(Supplied material):

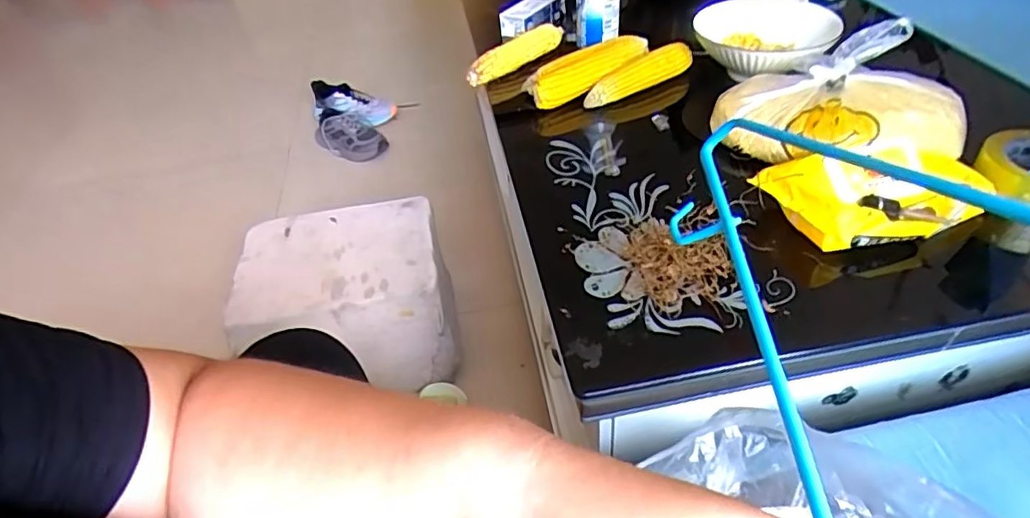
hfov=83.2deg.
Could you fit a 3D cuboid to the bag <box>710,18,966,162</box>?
[{"bbox_3d":[0.364,-0.182,0.661,0.243,0.089,0.185,-5,42,2],"label":"bag"}]

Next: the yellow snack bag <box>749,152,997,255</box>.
[{"bbox_3d":[0.361,-0.068,0.573,0.221,0.044,0.114,-4,42,3],"label":"yellow snack bag"}]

(Assignment):
Everything in the records above except the pictures is to be reproduced word for word.

(Reply to the exercise):
hfov=83.2deg.
Could you fit a 3D cuboid to the bag <box>710,18,966,162</box>?
[{"bbox_3d":[0.364,-0.182,0.661,0.243,0.089,0.185,-5,42,2],"label":"bag"}]

Next: the yellow snack bag <box>749,152,997,255</box>.
[{"bbox_3d":[0.361,-0.068,0.573,0.221,0.044,0.114,-4,42,3],"label":"yellow snack bag"}]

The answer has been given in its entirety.